El futuro de la Iglesia se juega entre silencios clausurados, nombres susurrados y decisiones ya casi cantadas.
ROMA. Hay algo casi desconcertante en lo impecable que puede verse Roma un domingo de mayo. El cielo está intacto, los adoquines relucen como si los hubieran encerado, y la brisa que baja del Gianicolo huele a cáscaras de naranja y hojas de olivo. Es un día que parece diseñado para durar más de la cuenta, como si la ciudad quisiera aplazar un poco más lo inevitable.
Será, casi con certeza, el último domingo de sede vacante. El próximo miércoles, 133 cardenales de 70 países ingresarán a la Capilla Sixtina para iniciar las votaciones. Si las estadísticas sirven de guía (y no siempre lo hacen), todo debería resolverse en dos o tres días. Francisco fue elegido en el segundo. Benedicto XVI, también. Juan Pablo II necesitó tres. Y solo uno en la era moderna, Pío XII en 1939, fue elegido en el primer día completo de escrutinios.
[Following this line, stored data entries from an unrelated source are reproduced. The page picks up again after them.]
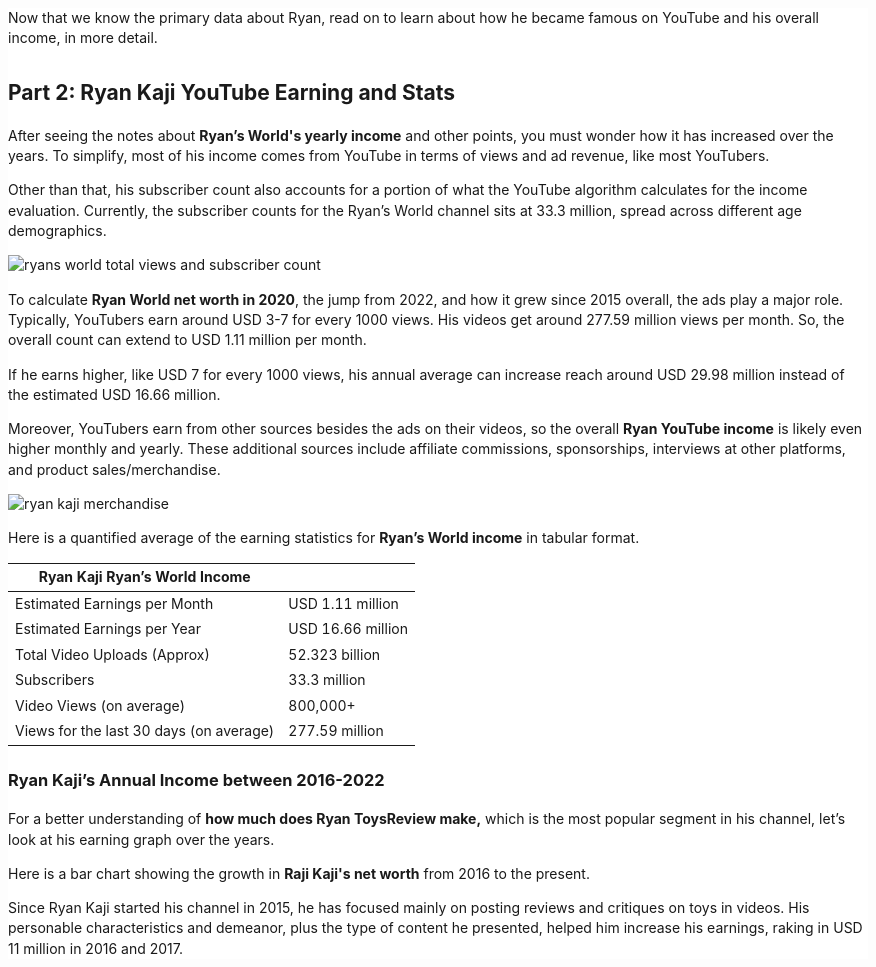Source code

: Now that we know the primary data about Ryan, read on to learn about how he became famous on YouTube and his overall income, in more detail.

## Part 2: Ryan Kaji YouTube Earning and Stats

After seeing the notes about **Ryan’s World's yearly income** and other points, you must wonder how it has increased over the years. To simplify, most of his income comes from YouTube in terms of views and ad revenue, like most YouTubers.

Other than that, his subscriber count also accounts for a portion of what the YouTube algorithm calculates for the income evaluation. Currently, the subscriber counts for the Ryan’s World channel sits at 33.3 million, spread across different age demographics.

![ryans world total views and subscriber count](https://images.wondershare.com/filmora/article-images/2022/11/ryan-kajis-net-worth-11-year-old-boy-gets-highest-paid-from-youtube-2022-3.jpg)

To calculate **Ryan World net worth in 2020**, the jump from 2022, and how it grew since 2015 overall, the ads play a major role. Typically, YouTubers earn around USD 3-7 for every 1000 views. His videos get around 277.59 million views per month. So, the overall count can extend to USD 1.11 million per month.

If he earns higher, like USD 7 for every 1000 views, his annual average can increase reach around USD 29.98 million instead of the estimated USD 16.66 million.

Moreover, YouTubers earn from other sources besides the ads on their videos, so the overall **Ryan YouTube income** is likely even higher monthly and yearly. These additional sources include affiliate commissions, sponsorships, interviews at other platforms, and product sales/merchandise.

![ryan kaji merchandise](https://images.wondershare.com/filmora/article-images/2022/11/ryan-kajis-net-worth-11-year-old-boy-gets-highest-paid-from-youtube-2022-4.jpg)

Here is a quantified average of the earning statistics for **Ryan’s World income** in tabular format.

| **Ryan Kaji Ryan’s World Income**       |                   |
| --------------------------------------- | ----------------- |
| Estimated Earnings per Month            | USD 1.11 million  |
| Estimated Earnings per Year             | USD 16.66 million |
| Total Video Uploads (Approx)            | 52.323 billion    |
| Subscribers                             | 33.3 million      |
| Video Views (on average)                | 800,000+          |
| Views for the last 30 days (on average) | 277.59 million    |

### Ryan Kaji’s Annual Income between 2016-2022

For a better understanding of **how much does Ryan ToysReview make,** which is the most popular segment in his channel, let’s look at his earning graph over the years.

Here is a bar chart showing the growth in **Raji Kaji's net worth** from 2016 to the present.

Since Ryan Kaji started his channel in 2015, he has focused mainly on posting reviews and critiques on toys in videos. His personable characteristics and demeanor, plus the type of content he presented, helped him increase his earnings, raking in USD 11 million in 2016 and 2017.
Pero esta vez hay un dato que transforma las probabilidades en presunciones. De los 133 cardenales electores, 108 fueron creados por el mismo papa que ahora descansa en la Basílica de Santa María la Mayor, y que —como algunos murmuran— sigue jugando en esta partida. No es ilegítimo pensar que esta será una elección sin sobresaltos, casi administrativa. Como si el nuevo pontífice ya estuviera escrito y solo faltara que el Espíritu Santo lo confirmara con la formalidad del voto.
Afuera, los turistas avanzan con sus helados derretidos y sus sombreros ridículos. Adentro, en los pasillos de Santa Marta, se ultiman detalles con precisión quirúrgica. Las habitaciones fueron reacondicionadas, aisladas del mundo exterior: sin celulares, sin relojes inteligentes, sin excusas. El martes se hará el sorteo. El miércoles por la mañana, misa Pro eligendo Pontifice. Y después, la clausura.
Clausura. Palabra que parece ajena hasta que se vuelve propia: sin noticias, sin señales, solo el pulso del calendario litúrgico marcando los días. Afuera, la vida sigue con sus ritos menores, imperceptibles para casi todos. Alguno, sin embargo, pesa un poco más. Tres lucecitas sobre una torta, por ejemplo.
Volvamos. Las congregaciones generales del sábado han sido extensas pero previsibles. Se habló de sinodalidad, de fraternidad, del papel de la Curia, de la necesidad de un papa profético pero práctico. Se citaron documentos de Francisco y se le agradeció en más de una lengua.
Los vaticanistas, por su parte, siguen con su danza de nombres, como quien menciona caballos antes de una carrera: Parolin, el diplomático de hierro; Zuppi, el pastor; Hollerich, la jesuita políglota que vivió en Japón; Grech, el maltés del Sínodo; Aveline, que no habla italiano. Algunas con biografías tan particulares que parece improbable que alguien las haya inventado. Y también hay tapados, para todos los gustos.
Por supuesto, en los conciliábulos también hay tensiones. Unos quieren consolidar lo iniciado por Francisco. Otros, pongale freno. Y todos, sin excepción, quieren que el proceso sea breve. No hay margen para cónclaves de tres años como el de Viterbo en 1271, cuando les sacaron hasta el techo para que se sintieran incómodos y se decidieran, ni para los 75 días y 83 votaciones de Benedicto XIII, uno de los más largos bajo las normas actuales. Hoy, si llegaran a los 33 o 34 escrutinios, se pasa al modo definición por penales: los dos más votados, en una elección a todo o nada. Así lo fundó Juan Pablo II en 1996, en la constitución apostólica ‘Universi Dominici Gregis’.
Hay algo fascinante en este sistema: una mezcla de arcaísmo y pragmatismo que solo la Iglesia católica podría sostener sin sonrojarse. Todo ocurre dentro de un fresco de Miguel Ángel. Todo se decide bajo la mirada del Juicio Final.
Sin embargo, lo verdaderamente importante puede no estar solo en la elección, sino en lo que ocurre lejos de estos muros: la dirección que tomará la Iglesia en un mundo fragmentado, su respuesta frente a la desigualdad, su forma de estar —o no— en los márgenes. A veces, también se esconde en gestos mínimos, como una pequeña voz que canta el feliz cumpleaños y sopla tres velitas.